You’ll want to know about the department that our role is in…
Our Service Reliability Team bridge the gap between operations and software developers. They encompass a wide range of responsibilities including managing and monitoring system availability, performance, efficiency, incident response as well as ensuring that software is deployed properly and delivering a reliable service to end users so when the finished product is ready for production, there are no surprises.
The department operates between the hours of 08:00 and 18:00, Monday to Friday. The breakdown of your normal hours of work will be by agreement with your Line Manager.
The role:
An SRE Monitoring Engineer is responsible for ensuring that all systems, applications, and networks function efficiently by continuously monitoring their performance, availability, and security. They set up and maintain monitoring tools, insights, and alerts to ensure software applications and systems are running properly.
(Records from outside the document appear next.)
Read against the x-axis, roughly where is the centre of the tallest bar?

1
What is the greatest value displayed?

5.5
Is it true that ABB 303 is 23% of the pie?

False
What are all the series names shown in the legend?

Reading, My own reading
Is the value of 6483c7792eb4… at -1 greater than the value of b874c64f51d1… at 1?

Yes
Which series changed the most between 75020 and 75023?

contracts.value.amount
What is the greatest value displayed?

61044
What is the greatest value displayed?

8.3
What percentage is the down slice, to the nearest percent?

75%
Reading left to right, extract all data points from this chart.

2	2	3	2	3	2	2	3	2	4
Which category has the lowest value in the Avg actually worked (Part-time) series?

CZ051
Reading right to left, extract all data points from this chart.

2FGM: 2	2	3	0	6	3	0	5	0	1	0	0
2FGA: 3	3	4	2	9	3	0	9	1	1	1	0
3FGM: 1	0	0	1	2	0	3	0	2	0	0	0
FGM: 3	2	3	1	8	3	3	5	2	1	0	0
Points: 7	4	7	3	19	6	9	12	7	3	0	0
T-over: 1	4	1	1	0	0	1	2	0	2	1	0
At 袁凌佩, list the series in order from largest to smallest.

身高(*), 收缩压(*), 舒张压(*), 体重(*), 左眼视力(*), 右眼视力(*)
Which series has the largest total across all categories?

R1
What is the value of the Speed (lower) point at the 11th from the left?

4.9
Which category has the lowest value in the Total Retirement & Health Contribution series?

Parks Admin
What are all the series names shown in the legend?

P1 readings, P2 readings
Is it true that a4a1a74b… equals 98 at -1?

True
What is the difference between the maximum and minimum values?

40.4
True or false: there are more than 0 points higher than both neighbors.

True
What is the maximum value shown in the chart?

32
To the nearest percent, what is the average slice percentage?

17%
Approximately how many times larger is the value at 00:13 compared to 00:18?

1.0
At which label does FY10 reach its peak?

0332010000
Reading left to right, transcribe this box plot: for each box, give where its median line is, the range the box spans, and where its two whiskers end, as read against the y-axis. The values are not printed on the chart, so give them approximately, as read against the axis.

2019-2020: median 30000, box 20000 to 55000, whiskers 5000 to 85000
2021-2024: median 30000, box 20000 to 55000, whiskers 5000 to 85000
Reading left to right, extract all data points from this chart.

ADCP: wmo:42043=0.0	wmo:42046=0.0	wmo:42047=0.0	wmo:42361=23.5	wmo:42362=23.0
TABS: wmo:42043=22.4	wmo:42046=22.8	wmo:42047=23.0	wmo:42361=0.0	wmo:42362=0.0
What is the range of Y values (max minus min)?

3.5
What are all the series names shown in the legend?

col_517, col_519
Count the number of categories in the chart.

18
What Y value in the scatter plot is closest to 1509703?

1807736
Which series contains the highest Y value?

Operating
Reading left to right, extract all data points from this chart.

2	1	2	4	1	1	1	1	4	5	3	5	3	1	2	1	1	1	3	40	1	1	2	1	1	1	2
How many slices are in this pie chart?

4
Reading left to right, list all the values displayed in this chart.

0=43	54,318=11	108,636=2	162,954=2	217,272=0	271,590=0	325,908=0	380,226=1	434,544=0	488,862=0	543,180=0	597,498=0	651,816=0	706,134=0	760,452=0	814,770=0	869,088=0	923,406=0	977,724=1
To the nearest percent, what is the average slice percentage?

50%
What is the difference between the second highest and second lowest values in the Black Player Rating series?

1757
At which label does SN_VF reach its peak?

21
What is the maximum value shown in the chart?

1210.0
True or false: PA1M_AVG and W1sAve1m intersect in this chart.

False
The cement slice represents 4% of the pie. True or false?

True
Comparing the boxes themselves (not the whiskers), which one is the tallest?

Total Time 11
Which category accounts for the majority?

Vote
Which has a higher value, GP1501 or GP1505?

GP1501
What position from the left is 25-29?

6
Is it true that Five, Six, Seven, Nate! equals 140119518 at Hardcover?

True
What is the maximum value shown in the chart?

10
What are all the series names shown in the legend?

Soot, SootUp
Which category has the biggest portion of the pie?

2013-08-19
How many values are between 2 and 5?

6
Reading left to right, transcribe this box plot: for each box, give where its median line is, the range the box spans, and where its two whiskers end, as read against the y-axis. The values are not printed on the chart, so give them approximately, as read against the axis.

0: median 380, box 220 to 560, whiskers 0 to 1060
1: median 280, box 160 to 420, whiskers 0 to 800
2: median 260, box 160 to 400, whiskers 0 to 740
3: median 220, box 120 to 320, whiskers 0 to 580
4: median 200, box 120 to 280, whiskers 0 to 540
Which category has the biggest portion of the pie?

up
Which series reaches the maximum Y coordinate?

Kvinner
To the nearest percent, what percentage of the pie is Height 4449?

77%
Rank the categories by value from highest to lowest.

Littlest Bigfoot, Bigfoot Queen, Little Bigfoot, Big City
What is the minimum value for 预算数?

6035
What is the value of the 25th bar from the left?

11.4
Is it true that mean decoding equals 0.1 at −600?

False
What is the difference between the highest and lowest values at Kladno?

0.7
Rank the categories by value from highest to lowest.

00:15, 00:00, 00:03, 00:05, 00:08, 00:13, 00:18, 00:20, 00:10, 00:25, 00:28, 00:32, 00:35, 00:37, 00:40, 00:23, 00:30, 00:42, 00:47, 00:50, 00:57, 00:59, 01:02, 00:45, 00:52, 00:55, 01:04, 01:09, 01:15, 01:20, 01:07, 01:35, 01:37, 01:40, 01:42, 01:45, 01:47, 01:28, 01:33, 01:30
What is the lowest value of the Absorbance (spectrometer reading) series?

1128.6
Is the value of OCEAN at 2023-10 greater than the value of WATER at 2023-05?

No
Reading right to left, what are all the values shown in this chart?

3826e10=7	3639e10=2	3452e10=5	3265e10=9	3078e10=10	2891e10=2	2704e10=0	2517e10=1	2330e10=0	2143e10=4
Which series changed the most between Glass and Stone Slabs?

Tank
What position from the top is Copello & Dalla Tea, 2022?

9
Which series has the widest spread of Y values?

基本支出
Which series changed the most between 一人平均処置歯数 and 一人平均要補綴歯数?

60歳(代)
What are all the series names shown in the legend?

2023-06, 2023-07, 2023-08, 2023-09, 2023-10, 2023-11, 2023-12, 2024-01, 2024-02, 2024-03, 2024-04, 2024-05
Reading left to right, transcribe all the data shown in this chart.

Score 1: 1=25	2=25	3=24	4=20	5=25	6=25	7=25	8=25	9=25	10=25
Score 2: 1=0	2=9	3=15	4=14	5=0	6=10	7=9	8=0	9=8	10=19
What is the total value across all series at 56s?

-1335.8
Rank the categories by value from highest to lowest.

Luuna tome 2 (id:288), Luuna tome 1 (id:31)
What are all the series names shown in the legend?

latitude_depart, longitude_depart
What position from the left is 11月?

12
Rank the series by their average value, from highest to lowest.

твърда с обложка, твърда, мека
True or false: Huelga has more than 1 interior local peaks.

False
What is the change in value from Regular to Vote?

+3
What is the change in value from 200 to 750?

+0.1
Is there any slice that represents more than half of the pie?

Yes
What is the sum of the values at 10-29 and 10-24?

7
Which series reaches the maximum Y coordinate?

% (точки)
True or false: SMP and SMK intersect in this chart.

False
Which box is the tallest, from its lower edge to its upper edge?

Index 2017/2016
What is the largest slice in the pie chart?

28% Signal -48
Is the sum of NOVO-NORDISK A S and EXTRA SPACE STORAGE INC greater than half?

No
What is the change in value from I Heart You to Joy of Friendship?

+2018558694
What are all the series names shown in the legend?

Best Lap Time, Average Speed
The focus is on systems and application monitoring (log, metrics events), covering existing and open-source monitoring tooling.
Tasks & responsibilities include:
- Implement and monitor system checks for early detection of potential problems
- Develop visualizations in Grafana and Azure Application Insights for end-user experience, application, infrastructure, and security
- Apply strong technical skills and good business knowledge together with investigative techniques to identify and resolve issues efficiently and in a timely manner.
- Work on initiatives and continuous improvement processes around proactive application health, monitoring, reporting, and technical support.
- Act proactively and help organizations uncover performance bottlenecks across the system.
The successful candidate will have:
- Experience working with various monitoring tools (Grafana, Application Insights, etc)
- Hands-on experience in designing and building dashboards
- Hands-on experience with setting up and assisting incident management workflows
- Automation skills and the ability to automate a full DevOps/GitOPS pipeline. Must understand infrastructure and configurations, CI/CD pipelines, app performance monitoring, and more.
- Good technical knowledge in implementing, troubleshooting, and performance tuning of hardware, operating system, and system services.
Additional ‘desirable’ but not essential skills:
- Terraform
- Kubernetes
- Progressive Delivery tooling (eg Argo, flux)